In recent years, the evolution in hydrocarbon exploration from two- to three-dimensional seismic methods has resulted in improved resolution and better definition of the subsurface geological structure and prospects. Although the homogeneity of the media and the geometry of the experiment involved in marine unexploded ordnance (UXO) detection is relatively simple compared to the complexity of geologic earth models, the marine environment still comprises some degree of complexity considering the short wavelength of the seismic waves needed to yield sufficient resolution. The rugosity of the sea floor determines the coupling and the coherency of the seismic wavefield as it propagates into and out of the sediments, and therefore, the signal-to-noise ratio of the backscattered energy by the UXO. However, seafloor rugosity can scatter coherent energy into the sediments at angles larger than the critical angle. Biologic activity in the upper parts of the sediments may cause anaerobic conditions producing gas pockets that attenuate the seismic signal and constrain the maximum penetration of the waves. If free gas is present, it may produce attenuation particularly for the shorter wavelengths of the seismic signal. Therefore, research is needed to investigate whether an array of seismic sources and receivers can be used to increase seismic energy levels radiated into the seafloor and how the signal-to-noise ratio of the back-scattered seismic energy can be improved by beam-forming and focusing the energy onto the UXO target.

The objective of this project is to conduct a proof-of-principle numerical modeling study to demonstrate that seismic imaging and scattering techniques can be used to detect and locate buried UXO at underwater sites.

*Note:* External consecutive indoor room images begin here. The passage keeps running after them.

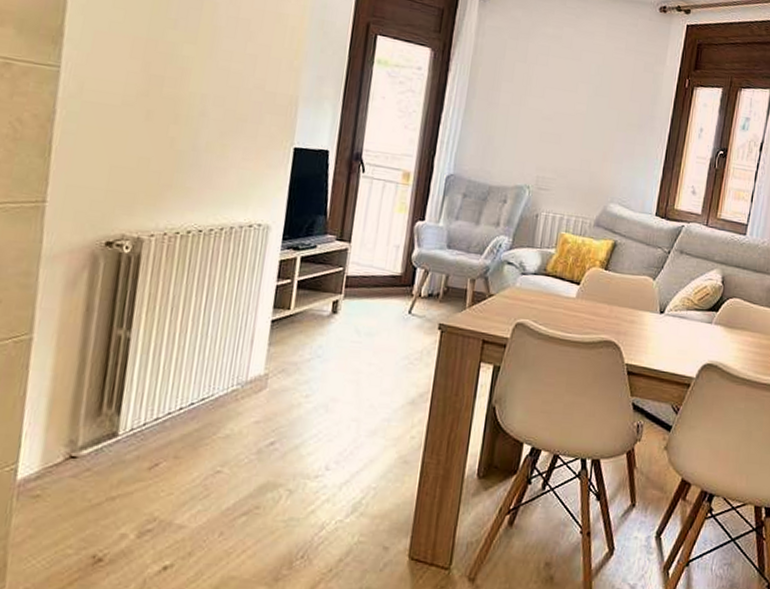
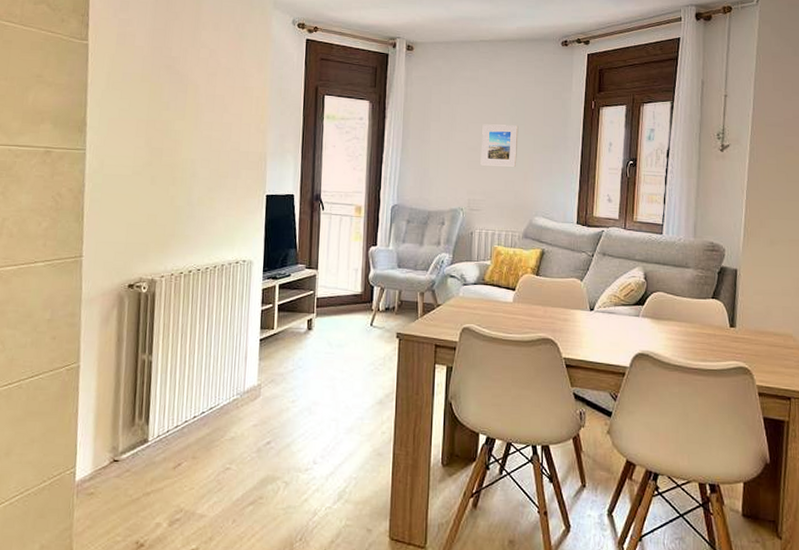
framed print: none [555,91,602,144] -> present [480,124,519,167]

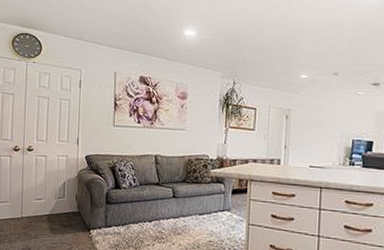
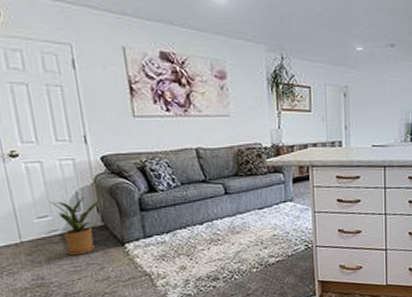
house plant: none [38,186,83,234] -> present [45,197,106,256]

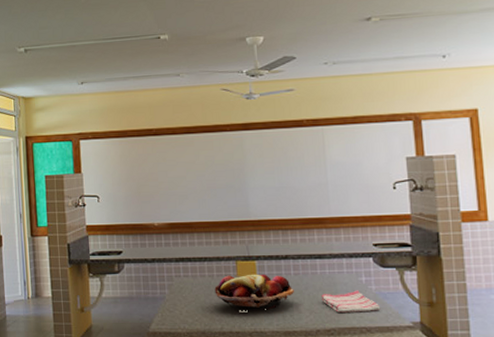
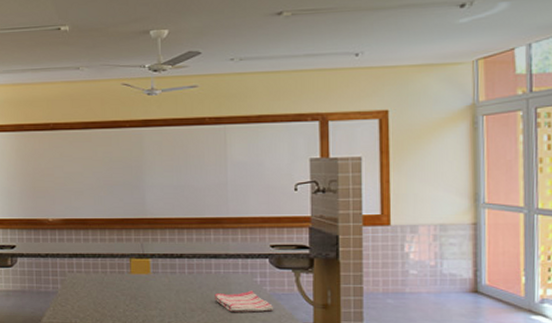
fruit basket: present [214,274,294,310] -> none [107,271,187,307]

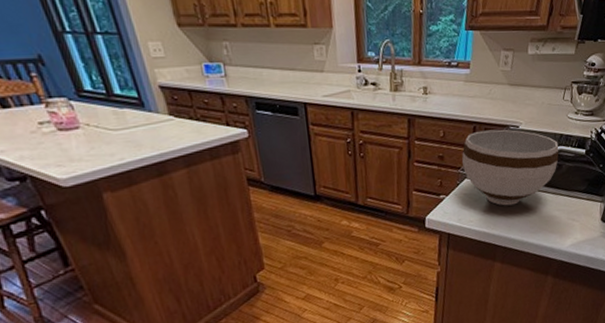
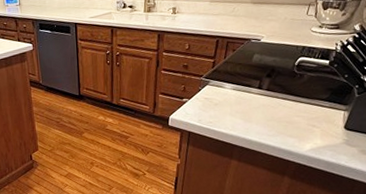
bowl: present [462,129,559,206] -> none [205,42,301,110]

Seismic scattering approaches can be applied to environments where strong contrasts between a host medium and an embedded anomaly produce reflected fields with strong amplitudes. UXO buried at underwater sites represent a case where the associated impedance contrast is about an order of magnitude larger than that associated with common seismic exploration targets. Two- and three-dimensional numerical finite difference (FD) modeling will be conducted to investigate how source and receiver geometries can be optimized to enhance the interaction of seismic waves with buried UXO. In order to create a realistic numerical model, the required physical parameters will be derived from field measurements at the former Mare Island Naval Shipyard in Vallejo, California.

This technique, if successful, will improve the detection and discrimination of UXO in coastal areas. Using a combination of seismic techniques, the energy focused onto the UXO will be increased and the signal-to-noise ratio of the back-scattered energy will be improved such that deeper targets may be illuminated. Attempts also will be made to increase the resolution of the imaging technique.